News and resources on cyber and physical threats to banks and fintechs worldwide.

Santander teams up with poets to turn financial crimes into rhymes

Source: Santander

Launching ahead of National Poetry Day on 1 October, ‘Santander’s Scam Sonnets’ aim to raise awareness of investment fraud - which is when a fraudster offers a fake but convincing opportunity to make a profit by handing over a sum of money.

Pam Ayres’ Have you got some money? and Suli Breaks’ Too good to be true, incorporate words and phrases from real scam emails, online adverts and telephone calls received by investment scam victims.

New research of 2,000 British adults carried out by Santander reveals that only 4 in 10 Brits say they know what an investment scam is. But a quarter (25%) of Brits have been affected or know someone who has been affected by an investment scam, with £10,000 lost on average.

In the research, over a quarter of Brits (29%) reported either a partial or total loss of earnings since the outbreak of Covid-19 - potentially making them more susceptible to the lure of a money making investment scam, a fact being exploited by fraudsters with 27% of Brits also saying they have been more heavily targeted by scam communications since the pandemic and lockdown began.

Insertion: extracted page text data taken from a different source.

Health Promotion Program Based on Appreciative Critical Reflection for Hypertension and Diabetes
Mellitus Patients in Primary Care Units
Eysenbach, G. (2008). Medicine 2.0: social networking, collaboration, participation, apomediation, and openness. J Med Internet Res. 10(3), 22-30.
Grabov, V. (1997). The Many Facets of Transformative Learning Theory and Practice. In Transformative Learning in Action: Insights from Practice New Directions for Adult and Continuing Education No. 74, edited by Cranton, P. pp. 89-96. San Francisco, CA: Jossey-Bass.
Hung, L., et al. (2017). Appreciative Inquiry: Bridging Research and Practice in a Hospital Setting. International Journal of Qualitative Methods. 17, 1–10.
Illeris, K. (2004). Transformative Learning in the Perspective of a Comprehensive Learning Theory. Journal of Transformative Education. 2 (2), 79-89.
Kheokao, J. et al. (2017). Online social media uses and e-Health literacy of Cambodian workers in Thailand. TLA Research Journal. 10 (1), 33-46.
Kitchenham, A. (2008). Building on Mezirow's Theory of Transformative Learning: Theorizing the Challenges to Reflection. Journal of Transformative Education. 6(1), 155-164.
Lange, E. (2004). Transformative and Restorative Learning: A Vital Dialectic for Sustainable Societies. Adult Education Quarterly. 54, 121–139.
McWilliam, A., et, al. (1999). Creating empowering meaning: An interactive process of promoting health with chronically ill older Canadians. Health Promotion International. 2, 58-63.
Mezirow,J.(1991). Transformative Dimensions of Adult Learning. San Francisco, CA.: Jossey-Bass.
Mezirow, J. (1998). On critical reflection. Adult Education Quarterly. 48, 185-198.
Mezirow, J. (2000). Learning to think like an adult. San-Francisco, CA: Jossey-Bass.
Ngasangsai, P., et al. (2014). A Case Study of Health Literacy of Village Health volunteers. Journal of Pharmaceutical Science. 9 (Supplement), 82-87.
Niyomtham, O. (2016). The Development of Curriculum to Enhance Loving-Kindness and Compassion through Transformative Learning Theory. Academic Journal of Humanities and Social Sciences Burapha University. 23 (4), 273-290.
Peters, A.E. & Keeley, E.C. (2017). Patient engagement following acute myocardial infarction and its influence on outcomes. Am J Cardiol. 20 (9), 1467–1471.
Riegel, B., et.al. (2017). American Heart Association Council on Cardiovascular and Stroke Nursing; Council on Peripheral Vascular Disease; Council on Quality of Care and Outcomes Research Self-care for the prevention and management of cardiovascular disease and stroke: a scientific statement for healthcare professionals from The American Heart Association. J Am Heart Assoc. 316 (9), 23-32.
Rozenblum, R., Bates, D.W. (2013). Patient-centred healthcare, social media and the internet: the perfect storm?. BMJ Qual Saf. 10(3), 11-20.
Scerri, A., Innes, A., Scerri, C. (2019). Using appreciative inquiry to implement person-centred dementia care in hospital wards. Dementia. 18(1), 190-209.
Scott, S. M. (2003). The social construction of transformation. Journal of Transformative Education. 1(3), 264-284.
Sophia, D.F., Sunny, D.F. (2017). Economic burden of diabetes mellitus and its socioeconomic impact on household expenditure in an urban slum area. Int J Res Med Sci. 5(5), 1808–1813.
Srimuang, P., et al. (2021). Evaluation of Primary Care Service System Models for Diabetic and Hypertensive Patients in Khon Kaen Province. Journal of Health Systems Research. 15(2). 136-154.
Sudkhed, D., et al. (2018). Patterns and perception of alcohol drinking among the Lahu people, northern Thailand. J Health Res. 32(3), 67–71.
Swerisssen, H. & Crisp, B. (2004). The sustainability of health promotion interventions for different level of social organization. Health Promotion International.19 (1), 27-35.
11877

New figures published by UK Finance on 24 September revealed a 27% increase in investment scams compared to the same period last year - with £55.2 million lost in the UK in the first six months of 20202. The increase is mirrored by Santander’s own data with May 2020 seeing the highest single monthly volume of investment scams that the bank has ever had reported by customers3.

Pension pots

Investment scammers commonly target people aged over 55 who are preparing for retirement and want to see their savings and pensions go further. Santander’s own data reveals that customers aged over 55 have reported 75% of the value of investment fraud in the last 12 months.

Santander’s research also found that on average, Brits aged 55 and over are being contacted at least once a week by what they believe to be financial scammers. While the most common approach reported was email (71%), followed by unsolicited phone calls at (40%), fraudsters are using increasingly sophisticated tactics to persuade victims to invest in bogus opportunities.

Fake websites and celebrity endorsements

Fraudsters methods include impersonating or cloning credible investment firms online. This means that when a would-be investor searches for investment opportunities, they may be unknowingly visiting a website that a fraudster has copied from a legitimate investment firm. Worryingly, nearly half (49%) of Brits say they would rely on researching an investment firm online to confirm their validity.

With 41% of Brits also admitting they would feel more confident about an investment opportunity if they believed it was endorsed by a famous face, Santander is urging would-be investors to see beyond the use of fake celebrity and influencer endorsements - a common trick used by fraudsters to encourage people to invest in cryptocurrency scams.

Social media and cryptocurrency scams

Santander’s research also reveals that almost a third (31%) of 35-54 year olds report being targeted with financial scams online and on social media. This correlates with a rise in cryptocurrency scams, where fraudsters use social media to target potential investors and promote fake online cryptocurrency trading platforms. In the first six months of 2020, Santander saw a 235% increase in the value of reported cryptocurrency scams.

Dan Standish, fraud strategy at Santander says, “Fraudsters are extremely clever, convincing and have taken the time to practice and hone their techniques. Their confidence, apparent expertise and friendly demeanour can all make a scam investment opportunity difficult to spot.

“That’s why, ahead of National Poetry Day, we’ve worked with two fantastic poets, Pam Ayres and Suli Breaks, to help bring these dangers to the front of the public’s mind in an engaging way. By using the language of the scammers, we aim to help the public spot the familiar words, phrases and signs of investment fraud early before it’s too late.”

Poet Pam Ayres says, “Fraudsters target and dupe their victims with their clever use of language - professional, confident and reassuring communications that draw you in and make you feel in complete control. Sadly, the reality is far from it. That’s why, ahead of National Poetry Day, I’ve partnered with Santander to use the language of the scammers to help the public spot the signs of a scam and protect themselves from the devastating effect of investment fraud.”

Suli Breaks, performance-poet, says, “You think you’ll never be the victim of an investment scam, but it really can happen to anyone. Aspirational social media posts, the clever use of celebrity and the promise of a ‘now or never’ opportunity all exist to make a scam appear real and push you to take advantage of their ‘amazing returns’ - but we all need to watch out for each other, and remember, if it looks too good to be true, it probably is.”